Estratto del dataset:
-*-*-

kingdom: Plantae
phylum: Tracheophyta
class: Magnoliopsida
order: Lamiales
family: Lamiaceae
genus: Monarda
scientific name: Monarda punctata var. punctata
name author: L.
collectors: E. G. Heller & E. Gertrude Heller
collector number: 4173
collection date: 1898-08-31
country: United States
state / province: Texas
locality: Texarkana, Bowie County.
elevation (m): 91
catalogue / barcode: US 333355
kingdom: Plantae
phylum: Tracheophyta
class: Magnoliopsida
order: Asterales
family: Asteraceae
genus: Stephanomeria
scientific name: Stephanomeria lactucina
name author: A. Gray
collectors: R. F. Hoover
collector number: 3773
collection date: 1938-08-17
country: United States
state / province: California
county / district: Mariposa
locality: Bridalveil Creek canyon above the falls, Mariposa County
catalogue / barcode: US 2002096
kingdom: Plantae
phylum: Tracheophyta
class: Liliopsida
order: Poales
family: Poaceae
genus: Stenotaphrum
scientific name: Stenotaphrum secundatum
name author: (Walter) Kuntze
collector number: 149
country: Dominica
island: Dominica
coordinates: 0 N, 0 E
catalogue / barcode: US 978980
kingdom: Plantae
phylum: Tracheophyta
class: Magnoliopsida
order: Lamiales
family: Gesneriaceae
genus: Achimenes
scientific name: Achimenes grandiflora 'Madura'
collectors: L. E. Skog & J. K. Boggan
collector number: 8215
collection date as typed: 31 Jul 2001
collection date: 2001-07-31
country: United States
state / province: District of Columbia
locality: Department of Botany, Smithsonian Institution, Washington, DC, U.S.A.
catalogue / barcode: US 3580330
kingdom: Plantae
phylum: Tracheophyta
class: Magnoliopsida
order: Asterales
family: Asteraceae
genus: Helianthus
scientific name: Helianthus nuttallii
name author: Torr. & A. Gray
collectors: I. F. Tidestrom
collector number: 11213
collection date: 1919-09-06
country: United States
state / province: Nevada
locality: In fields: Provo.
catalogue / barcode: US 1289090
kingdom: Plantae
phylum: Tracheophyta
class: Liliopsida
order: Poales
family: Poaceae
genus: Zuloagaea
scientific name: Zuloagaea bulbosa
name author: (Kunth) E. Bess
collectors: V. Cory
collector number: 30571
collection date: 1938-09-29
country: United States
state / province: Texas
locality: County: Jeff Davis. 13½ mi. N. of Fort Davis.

-*-*-

## Compito assegnato
Ripeti tutto il materiale qui sopra, riga per riga, senza cambiare nulla.

## Risposta scritta
kingdom: Plantae
phylum: Tracheophyta
class: Magnoliopsida
order: Lamiales
family: Lamiaceae
genus: Monarda
scientific name: Monarda punctata var. punctata
name author: L.
collectors: E. G. Heller & E. Gertrude Heller
collector number: 4173
collection date: 1898-08-31
country: United States
state / province: Texas
locality: Texarkana, Bowie County.
elevation (m): 91
catalogue / barcode: US 333355
kingdom: Plantae
phylum: Tracheophyta
class: Magnoliopsida
order: Asterales
family: Asteraceae
genus: Stephanomeria
scientific name: Stephanomeria lactucina
name author: A. Gray
collectors: R. F. Hoover
collector number: 3773
collection date: 1938-08-17
country: United States
state / province: California
county / district: Mariposa
locality: Bridalveil Creek canyon above the falls, Mariposa County
catalogue / barcode: US 2002096
kingdom: Plantae
phylum: Tracheophyta
class: Liliopsida
order: Poales
family: Poaceae
genus: Stenotaphrum
scientific name: Stenotaphrum secundatum
name author: (Walter) Kuntze
collector number: 149
country: Dominica
island: Dominica
coordinates: 0 N, 0 E
catalogue / barcode: US 978980
kingdom: Plantae
phylum: Tracheophyta
class: Magnoliopsida
order: Lamiales
family: Gesneriaceae
genus: Achimenes
scientific name: Achimenes grandiflora 'Madura'
collectors: L. E. Skog & J. K. Boggan
collector number: 8215
collection date as typed: 31 Jul 2001
collection date: 2001-07-31
country: United States
state / province: District of Columbia
locality: Department of Botany, Smithsonian Institution, Washington, DC, U.S.A.
catalogue / barcode: US 3580330
kingdom: Plantae
phylum: Tracheophyta
class: Magnoliopsida
order: Asterales
family: Asteraceae
genus: Helianthus
scientific name: Helianthus nuttallii
name author: Torr. & A. Gray
collectors: I. F. Tidestrom
collector number: 11213
collection date: 1919-09-06
country: United States
state / province: Nevada
locality: In fields: Provo.
catalogue / barcode: US 1289090
kingdom: Plantae
phylum: Tracheophyta
class: Liliopsida
order: Poales
family: Poaceae
genus: Zuloagaea
scientific name: Zuloagaea bulbosa
name author: (Kunth) E. Bess
collectors: V. Cory
collector number: 30571
collection date: 1938-09-29
country: United States
state / province: Texas
locality: County: Jeff Davis. 13½ mi. N. of Fort Davis.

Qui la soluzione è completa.